## Exercise goal
In the article on Art Kehoe, reproduce word for word the stretch from "There are many" through "for the sport.".

Football, Sports

Legendary Hurricane returns to the sideline as OL coach

University of Miami Offensive Line Coach, Art Kehoe, instructs his team on how he wants them to execute his game plan during a spring practice at Greentree Practice fields on March 5, 2011. Courtesy Steven Murphy

There are many people out there who say they love football, but no one means it like Art Kehoe.

“I loved football from the first time I did it,” said the Pennsylvania native who has returned as the Hurricanes’ offensive line coach.

It all started in his hometown of Conshohocken with a youth team called the “Conshohocken Midgets.” As the son of a former football player and a cheerleader, it was only a matter of time until he would discover his passion for the sport.

“My mom signed me up for football when I was 7 or 8 and I was embarrassing because I didn’t even know how to get dressed and put on the pads,” Kehoe said. “[My mom] taught me how to do all that stuff.”

## Data items
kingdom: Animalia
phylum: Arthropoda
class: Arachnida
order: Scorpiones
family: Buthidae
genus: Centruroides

## Full output
There are many people out there who say they love football, but no one means it like Art Kehoe.

“I loved football from the first time I did it,” said the Pennsylvania native who has returned as the Hurricanes’ offensive line coach.

It all started in his hometown of Conshohocken with a youth team called the “Conshohocken Midgets.” As the son of a former football player and a cheerleader, it was only a matter of time until he would discover his passion for the sport.